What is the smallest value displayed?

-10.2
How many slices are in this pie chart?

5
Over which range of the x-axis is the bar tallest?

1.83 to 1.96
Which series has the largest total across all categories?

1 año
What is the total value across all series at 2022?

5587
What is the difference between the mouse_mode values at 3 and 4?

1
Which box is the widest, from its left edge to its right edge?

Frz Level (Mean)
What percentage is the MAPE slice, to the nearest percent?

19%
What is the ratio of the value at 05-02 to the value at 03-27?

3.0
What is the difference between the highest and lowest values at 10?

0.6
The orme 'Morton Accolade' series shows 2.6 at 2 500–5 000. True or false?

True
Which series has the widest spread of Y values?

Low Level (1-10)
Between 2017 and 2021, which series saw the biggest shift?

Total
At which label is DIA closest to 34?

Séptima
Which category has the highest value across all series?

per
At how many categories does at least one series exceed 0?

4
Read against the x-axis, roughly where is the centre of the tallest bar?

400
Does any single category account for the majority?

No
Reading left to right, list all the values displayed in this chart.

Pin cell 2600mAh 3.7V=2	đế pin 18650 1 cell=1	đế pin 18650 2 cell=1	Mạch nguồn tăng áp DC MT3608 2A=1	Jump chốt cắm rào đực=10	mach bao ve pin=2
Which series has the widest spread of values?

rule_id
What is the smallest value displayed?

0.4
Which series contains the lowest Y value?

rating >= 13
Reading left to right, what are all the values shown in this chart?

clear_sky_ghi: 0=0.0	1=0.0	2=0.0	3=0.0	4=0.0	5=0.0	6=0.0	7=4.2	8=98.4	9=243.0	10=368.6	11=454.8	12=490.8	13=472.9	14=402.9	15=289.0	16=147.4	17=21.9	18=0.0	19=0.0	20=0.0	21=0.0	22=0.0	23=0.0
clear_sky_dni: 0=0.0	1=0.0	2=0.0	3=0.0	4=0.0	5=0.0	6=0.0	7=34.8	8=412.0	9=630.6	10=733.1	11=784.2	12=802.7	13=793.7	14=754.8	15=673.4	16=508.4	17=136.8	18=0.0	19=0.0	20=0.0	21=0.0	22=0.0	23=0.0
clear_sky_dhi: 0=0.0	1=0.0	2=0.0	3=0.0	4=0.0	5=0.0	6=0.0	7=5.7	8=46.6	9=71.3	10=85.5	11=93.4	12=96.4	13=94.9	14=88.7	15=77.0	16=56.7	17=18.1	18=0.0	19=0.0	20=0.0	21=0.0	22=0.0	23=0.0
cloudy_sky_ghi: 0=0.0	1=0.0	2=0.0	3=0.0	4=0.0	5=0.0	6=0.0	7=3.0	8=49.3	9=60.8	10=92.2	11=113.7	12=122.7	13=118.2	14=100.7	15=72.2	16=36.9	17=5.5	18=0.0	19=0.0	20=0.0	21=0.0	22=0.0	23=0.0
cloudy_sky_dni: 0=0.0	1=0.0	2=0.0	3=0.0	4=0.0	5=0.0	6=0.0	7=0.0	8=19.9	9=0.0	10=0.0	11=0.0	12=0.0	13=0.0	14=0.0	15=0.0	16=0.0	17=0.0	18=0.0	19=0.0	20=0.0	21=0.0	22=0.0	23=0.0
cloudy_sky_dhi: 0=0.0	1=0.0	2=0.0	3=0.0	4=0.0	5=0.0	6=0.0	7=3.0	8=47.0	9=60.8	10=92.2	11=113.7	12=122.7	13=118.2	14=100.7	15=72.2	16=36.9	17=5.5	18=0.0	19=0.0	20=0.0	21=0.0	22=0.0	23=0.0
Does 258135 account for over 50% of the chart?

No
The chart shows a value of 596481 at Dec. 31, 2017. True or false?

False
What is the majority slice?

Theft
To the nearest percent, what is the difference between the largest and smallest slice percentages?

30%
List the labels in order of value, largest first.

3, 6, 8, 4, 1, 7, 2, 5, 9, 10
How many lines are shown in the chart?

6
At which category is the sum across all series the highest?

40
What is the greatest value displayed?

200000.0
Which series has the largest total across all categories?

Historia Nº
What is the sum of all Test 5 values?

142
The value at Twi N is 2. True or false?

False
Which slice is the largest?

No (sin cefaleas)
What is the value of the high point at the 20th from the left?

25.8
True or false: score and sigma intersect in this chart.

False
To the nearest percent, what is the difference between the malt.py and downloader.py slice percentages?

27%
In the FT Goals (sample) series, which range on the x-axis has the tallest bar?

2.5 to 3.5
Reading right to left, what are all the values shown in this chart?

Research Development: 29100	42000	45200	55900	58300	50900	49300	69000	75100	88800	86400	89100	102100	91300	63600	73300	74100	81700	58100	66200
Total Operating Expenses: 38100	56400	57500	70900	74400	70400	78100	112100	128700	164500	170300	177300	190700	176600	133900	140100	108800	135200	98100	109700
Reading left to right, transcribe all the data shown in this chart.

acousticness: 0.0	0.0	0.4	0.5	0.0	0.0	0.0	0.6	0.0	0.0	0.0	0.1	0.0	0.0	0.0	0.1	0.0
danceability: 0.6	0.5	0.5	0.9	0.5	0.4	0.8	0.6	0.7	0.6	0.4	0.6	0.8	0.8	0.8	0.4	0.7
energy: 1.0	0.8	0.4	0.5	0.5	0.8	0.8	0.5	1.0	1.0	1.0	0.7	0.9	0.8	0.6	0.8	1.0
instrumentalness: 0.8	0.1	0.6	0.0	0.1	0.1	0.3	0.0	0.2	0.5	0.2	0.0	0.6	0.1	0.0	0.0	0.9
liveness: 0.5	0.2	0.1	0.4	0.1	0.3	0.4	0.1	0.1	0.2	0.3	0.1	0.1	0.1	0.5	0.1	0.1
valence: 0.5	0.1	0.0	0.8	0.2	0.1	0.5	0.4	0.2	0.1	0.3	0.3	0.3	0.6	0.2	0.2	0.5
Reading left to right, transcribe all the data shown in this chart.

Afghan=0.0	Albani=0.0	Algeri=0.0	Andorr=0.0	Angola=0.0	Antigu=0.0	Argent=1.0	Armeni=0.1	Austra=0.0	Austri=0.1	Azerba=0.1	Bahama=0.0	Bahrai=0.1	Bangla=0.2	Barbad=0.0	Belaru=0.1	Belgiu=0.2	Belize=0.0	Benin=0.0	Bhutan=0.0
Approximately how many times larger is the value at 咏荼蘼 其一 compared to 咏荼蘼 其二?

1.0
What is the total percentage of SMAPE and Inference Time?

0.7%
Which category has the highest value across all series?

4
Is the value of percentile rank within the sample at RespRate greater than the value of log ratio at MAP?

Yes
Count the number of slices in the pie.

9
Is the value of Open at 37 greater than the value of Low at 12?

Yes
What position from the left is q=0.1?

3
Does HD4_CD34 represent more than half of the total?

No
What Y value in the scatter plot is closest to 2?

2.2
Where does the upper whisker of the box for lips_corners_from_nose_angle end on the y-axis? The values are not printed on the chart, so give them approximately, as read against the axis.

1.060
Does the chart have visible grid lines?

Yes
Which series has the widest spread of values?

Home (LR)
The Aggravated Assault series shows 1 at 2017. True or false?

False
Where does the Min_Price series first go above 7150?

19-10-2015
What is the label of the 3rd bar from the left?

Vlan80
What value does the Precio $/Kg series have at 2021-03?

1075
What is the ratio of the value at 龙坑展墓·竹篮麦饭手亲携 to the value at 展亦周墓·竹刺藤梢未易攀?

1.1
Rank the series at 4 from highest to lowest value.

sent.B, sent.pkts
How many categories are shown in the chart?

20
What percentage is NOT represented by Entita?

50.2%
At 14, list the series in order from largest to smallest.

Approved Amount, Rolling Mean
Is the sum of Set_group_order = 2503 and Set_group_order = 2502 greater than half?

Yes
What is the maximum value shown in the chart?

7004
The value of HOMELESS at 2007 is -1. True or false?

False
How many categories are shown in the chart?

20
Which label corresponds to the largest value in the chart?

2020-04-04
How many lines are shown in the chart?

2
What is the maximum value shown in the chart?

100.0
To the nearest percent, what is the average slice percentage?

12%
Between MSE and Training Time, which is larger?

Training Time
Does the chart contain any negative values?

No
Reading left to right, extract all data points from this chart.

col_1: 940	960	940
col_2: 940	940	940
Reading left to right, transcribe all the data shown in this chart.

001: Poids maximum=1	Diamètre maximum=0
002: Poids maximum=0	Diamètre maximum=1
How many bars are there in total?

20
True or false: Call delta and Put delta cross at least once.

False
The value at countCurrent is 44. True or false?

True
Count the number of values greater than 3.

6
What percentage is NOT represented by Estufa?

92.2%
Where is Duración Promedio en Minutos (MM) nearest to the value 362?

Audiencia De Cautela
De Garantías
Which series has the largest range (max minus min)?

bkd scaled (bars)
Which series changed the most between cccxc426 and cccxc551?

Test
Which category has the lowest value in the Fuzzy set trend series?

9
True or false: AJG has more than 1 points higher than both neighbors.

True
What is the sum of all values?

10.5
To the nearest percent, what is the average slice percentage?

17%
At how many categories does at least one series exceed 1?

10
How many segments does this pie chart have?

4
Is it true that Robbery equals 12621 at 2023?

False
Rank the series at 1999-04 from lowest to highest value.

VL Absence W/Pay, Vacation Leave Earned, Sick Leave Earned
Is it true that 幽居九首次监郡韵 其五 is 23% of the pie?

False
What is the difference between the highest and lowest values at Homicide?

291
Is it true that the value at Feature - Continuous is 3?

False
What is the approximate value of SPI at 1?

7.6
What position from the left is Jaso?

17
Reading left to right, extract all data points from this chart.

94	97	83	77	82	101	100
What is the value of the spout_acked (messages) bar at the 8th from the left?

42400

• • • • •

Task brief:
Extract every line in the records above that contains the word "than".

Answer section:
Is the value of percentile rank within the sample at RespRate greater than the value of log ratio at MAP?
Is the value of Open at 37 greater than the value of Low at 12?
Does HD4_CD34 represent more than half of the total?
Is the sum of Set_group_order = 2503 and Set_group_order = 2502 greater than half?
Count the number of values greater than 3.
True or false: AJG has more than 1 points higher than both neighbors.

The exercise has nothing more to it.